あのご主人様がそう簡単にやられたとも思えないが、てっきりここに居ると思っていた城壁の上を見渡しても、昼日中ではとんでもなく目立つキラキラしい金髪頭が見当たらないのだ。
「カル先輩なら、あっちよ」
不意に、会話に割り込んできた人影があった。今日も今日とて女装姿に隙の無いモノクル変態野郎、ルティこと奇行子サマブラウだ。いつから居たのやら、手には片手廻し式ハンドルの弓……恐らくクレインクインクロスボウと似たような構造なのだろう。矢をつがえて弦を巻き上げながら口を挟んできた。
ウィリーはレッドドラゴンの方を指差し、
「あのデッカい魔物が城壁の周囲をうろちょろしないように、魔物の周囲を箒で飛び回って上手く牽制してる」
示された方を懸命に目を凝らして見やると、箒に乗って空を飛ぶカルロスらしき人影が、レッドドラゴンの頭上から光のシャワーを浴びせかけている。真っ昼間なので、多分攻撃魔法の一種だと思われる光があんまり目立たない。

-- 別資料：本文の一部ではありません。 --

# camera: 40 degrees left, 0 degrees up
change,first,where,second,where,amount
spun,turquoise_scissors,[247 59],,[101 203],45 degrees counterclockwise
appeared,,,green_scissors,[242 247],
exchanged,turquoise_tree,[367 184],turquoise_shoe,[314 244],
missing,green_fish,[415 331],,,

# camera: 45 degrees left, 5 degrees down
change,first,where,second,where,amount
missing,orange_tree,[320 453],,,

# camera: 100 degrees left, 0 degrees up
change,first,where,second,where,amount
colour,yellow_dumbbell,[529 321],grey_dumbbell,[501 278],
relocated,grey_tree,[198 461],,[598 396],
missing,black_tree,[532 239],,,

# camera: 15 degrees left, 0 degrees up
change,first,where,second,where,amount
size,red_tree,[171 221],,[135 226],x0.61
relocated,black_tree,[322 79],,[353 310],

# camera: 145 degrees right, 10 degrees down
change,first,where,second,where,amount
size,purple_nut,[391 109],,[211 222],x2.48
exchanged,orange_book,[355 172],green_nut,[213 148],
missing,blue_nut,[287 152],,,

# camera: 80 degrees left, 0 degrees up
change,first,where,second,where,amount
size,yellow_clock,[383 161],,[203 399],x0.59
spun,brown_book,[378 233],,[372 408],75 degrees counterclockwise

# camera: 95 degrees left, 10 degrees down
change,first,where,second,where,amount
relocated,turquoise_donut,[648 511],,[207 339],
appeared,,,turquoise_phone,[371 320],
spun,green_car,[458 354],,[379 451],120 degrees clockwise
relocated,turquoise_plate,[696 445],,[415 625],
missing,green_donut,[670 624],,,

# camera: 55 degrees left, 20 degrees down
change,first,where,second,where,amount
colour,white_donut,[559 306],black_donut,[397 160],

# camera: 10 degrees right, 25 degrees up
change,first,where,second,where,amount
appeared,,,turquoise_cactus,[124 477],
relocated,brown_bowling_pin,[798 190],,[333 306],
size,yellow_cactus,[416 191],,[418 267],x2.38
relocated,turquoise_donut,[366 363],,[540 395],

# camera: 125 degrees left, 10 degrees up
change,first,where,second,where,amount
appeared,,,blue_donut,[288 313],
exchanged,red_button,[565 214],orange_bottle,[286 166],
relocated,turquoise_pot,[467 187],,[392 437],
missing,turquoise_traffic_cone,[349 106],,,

ブラウは城壁のおうとつの間から狙いを定め、クロスボウを発射する。ヒュンッ! と、風切り音を立てながら標的に向けて真っ直ぐに飛んでいった弓矢は、狙い違わずレッドドラゴンの目に命中。暗器の扱いのみならず、こちらも恐ろしい腕前である。
「貫き弾ける閃光、衰えぬ輝きを放つもの。日輪よ、我の招きに応えて光臨せよ。
シャイニング!」
目を射抜かれたレッドドラゴンの怒りの咆哮が大気をビリビリと震わせる中、ミチェルの詠唱が完了した。